Возможно, профессор Уитни не знает об этом или забыл, но плодовитый писатель, подобный ему, во всяком случае, должен обладать хорошей памятью. В своем ответе на стр. 262 он, например, сообщает нам в качестве одного из своих последних открытий, что при изучении языка нам следует начинать с современных языков, и что, переходя к более древним периодам, мы должны всегда выводить сходные причины из сходных следствий и никогда не допускать новых сил или новых процессов, за исключением тех случаев, когда известные нам оказываются совершенно неэффективными. В своих собственных «Лекциях» я определил как один из фундаментальных принципов сравнительной филологии то, что «то, что реально в современных образованиях, должно быть признано возможным в древних образованиях, и то, что оказалось верным в малом масштабе, может быть верным в большем масштабе». Я уделил значительное место разъяснению этого принципа, и что же написал профессор Уитни в то время (1865 г.)?
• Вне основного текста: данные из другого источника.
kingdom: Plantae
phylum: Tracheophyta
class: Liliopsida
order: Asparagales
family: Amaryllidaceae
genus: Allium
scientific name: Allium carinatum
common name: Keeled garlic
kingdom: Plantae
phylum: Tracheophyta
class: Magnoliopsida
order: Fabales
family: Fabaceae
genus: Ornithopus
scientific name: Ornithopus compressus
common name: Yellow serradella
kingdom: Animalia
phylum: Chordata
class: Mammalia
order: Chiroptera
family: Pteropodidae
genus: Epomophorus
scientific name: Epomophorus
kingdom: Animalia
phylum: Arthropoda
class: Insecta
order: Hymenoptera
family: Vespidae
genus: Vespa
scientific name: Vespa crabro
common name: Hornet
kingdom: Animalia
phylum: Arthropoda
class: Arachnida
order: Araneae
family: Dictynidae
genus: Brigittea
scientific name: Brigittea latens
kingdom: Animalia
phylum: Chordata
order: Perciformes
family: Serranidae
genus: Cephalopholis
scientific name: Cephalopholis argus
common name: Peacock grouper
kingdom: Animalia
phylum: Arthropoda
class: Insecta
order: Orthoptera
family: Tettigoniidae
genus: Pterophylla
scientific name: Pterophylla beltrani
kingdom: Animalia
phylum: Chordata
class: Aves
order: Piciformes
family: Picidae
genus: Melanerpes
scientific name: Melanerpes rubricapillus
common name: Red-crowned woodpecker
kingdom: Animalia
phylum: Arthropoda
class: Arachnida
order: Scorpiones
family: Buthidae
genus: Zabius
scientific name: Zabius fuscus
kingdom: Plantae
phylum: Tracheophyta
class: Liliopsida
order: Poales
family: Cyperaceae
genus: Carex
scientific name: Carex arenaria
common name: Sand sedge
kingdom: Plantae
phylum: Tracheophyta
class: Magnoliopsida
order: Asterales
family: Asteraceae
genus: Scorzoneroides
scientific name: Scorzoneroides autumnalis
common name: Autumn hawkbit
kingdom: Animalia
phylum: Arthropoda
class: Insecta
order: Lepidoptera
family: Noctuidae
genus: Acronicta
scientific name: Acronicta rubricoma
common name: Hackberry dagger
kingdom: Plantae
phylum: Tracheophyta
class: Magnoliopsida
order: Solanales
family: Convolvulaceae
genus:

«Вывод звучит почти как бафос; мы назвали бы это не фундаментальными принципами, а очевидными соображениями, которые едва ли требовали каких-либо иллюстраций» (стр. 243).
Вот еще один пример провала памяти. Он уверяет нас:
«Что он никогда не решился бы обвинить кого-либо в том, что на его литературные труды повлияли личное тщеславие и желание известности, разве что после приведения длинного ряда доказательств — нет, даже и тогда» (стр. 274).
Однако именно он сказал о покойном профессоре Гольдштюкере (I. 131), что —
«Простое осуждение своих коллег и поклонение индуистским предшественникам не делают человека ведическим ученым»,
и это после того, как он сам признал, что «не найдется никого, кто поставил бы под сомнение его (профессора Гольдштюкера) огромную эрудицию, его скрупулезную точность, а также искренность и глубину его убеждений».
Неправильно понимая и иногда, если я не сильно ошибаюсь, намеренно закрывая глаза на реальные взгляды других ученых, профессор Уитни создал для себя богатый материал для демонстрации своих судебных талантов. Подобно бедному индуистскому грамматику, нас сначала заставляют сказать противоположное тому, что мы сказали, а затем запугивают, утверждая, что мы придерживаемся мнений, «очевидно и грубо неверных и едва ли стоящих цитирования». Все это ловко, но правильно ли это? Мудро ли это?
Многое из того, что я здесь написал, звучит очень резко, я знаю; но что делать? У меня есть такое уважение к языку, к моим друзьям и, смею добавить, к самому себе, чтобы по возможности избегать резких и оскорбительных слов. Я не верю в немецкую поговорку: Auf einen groben Klotz gehört ein grober Keil. Я изо всех сил старался на протяжении всей своей литературной карьеры, и даже в этой «Защите», не использовать оружие, которое применялось против меня в течение стольких лет почти непрерывных нападок. Однако в порядке самообороны позволено многое, что было бы предосудительно при неспровоцированном нападении, и если я кое-где использовал холодную сталь, я надеюсь, что чистые раны, нанесенные острым мечом, заживут быстрее, чем порезы, сделанные грубыми камнями и необработанным кремнем.